◆ Exercise passage ◆
[Start of section]

In addition, storage line 70 may have a large line width D. For
example, the line width D of the storage line 70 is about 6 to
about 10 .mu.m. This is because an overlay between the storage line
70 and the pixel electrode 200 should be considered and the
distance between the two adjacent pixel electrodes 200 may be, for
example, about 2.5 .mu.m or more. The aperture ratio can be further
enhanced by reducing the size of the storage electrode 80 because
the kick-back voltage can be lowered as the line width D of the
storage line 70 is increased. Since one storage line 70 overlaps
the two pixel electrodes 200 that are adjacent to each other in a
longitudinal direction, a distance C between the pixel electrode
200 and the gate line 50 becomes greater, thereby decreasing the
parasite capacitance. Therefore, if the kick-back voltage is
maintained at the same level as the conventional LCD device, the
size of the storage electrode 80 can be reduced and the aperture
ratio can be further enhanced.

[End of section]

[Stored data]
[Start of section]

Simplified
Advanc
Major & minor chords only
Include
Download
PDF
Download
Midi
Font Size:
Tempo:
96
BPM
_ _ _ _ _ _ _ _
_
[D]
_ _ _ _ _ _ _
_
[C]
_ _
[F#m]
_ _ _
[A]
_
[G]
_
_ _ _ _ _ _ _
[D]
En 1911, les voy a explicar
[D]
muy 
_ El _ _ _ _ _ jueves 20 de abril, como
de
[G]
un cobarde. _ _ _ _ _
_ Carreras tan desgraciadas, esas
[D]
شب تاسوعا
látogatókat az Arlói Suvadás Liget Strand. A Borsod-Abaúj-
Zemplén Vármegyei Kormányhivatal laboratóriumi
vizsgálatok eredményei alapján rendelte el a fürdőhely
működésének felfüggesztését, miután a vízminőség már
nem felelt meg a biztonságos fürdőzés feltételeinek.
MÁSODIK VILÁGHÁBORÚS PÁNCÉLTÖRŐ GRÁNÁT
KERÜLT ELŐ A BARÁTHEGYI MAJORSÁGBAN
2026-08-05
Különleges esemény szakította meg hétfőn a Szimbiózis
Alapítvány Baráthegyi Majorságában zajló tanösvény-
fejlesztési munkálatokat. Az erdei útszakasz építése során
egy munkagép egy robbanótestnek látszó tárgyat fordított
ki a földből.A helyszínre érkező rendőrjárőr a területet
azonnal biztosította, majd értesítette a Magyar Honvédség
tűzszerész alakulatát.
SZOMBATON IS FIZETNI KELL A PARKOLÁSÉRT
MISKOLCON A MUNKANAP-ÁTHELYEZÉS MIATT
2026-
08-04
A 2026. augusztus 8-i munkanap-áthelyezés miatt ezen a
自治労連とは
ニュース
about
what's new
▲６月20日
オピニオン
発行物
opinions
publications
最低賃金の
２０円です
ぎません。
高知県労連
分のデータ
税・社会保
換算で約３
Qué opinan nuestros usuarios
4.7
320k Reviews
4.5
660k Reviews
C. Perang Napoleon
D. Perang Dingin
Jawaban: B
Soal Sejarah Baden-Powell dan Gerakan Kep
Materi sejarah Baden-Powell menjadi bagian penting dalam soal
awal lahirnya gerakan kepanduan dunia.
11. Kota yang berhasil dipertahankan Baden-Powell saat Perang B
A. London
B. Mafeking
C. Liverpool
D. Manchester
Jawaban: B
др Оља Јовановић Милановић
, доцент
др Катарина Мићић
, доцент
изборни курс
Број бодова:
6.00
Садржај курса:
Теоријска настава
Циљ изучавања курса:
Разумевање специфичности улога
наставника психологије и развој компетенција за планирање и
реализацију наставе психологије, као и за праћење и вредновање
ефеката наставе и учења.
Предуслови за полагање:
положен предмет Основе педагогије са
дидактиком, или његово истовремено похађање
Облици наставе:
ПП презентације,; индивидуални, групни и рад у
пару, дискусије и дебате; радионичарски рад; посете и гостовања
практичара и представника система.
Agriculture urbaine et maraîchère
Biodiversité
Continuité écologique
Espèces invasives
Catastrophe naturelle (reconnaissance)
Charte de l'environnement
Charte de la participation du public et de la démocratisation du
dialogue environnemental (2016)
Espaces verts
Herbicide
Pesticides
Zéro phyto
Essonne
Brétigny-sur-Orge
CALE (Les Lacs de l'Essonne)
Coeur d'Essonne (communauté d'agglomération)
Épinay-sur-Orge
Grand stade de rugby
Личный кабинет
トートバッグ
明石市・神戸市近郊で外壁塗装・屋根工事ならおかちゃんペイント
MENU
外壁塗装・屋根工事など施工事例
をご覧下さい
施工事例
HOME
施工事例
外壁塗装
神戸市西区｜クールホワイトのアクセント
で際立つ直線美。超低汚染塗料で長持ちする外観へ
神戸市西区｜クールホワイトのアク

[End of section]

◆ Your objective ◆
Reproduce the passage on the storage line and pixel electrodes word for word, from start to finish.

◆ Reply ◆
In addition, storage line 70 may have a large line width D. For
example, the line width D of the storage line 70 is about 6 to
about 10 .mu.m. This is because an overlay between the storage line
70 and the pixel electrode 200 should be considered and the
distance between the two adjacent pixel electrodes 200 may be, for
example, about 2.5 .mu.m or more. The aperture ratio can be further
enhanced by reducing the size of the storage electrode 80 because
the kick-back voltage can be lowered as the line width D of the
storage line 70 is increased. Since one storage line 70 overlaps
the two pixel electrodes 200 that are adjacent to each other in a
longitudinal direction, a distance C between the pixel electrode
200 and the gate line 50 becomes greater, thereby decreasing the
parasite capacitance. Therefore, if the kick-back voltage is
maintained at the same level as the conventional LCD device, the
size of the storage electrode 80 can be reduced and the aperture
ratio can be further enhanced.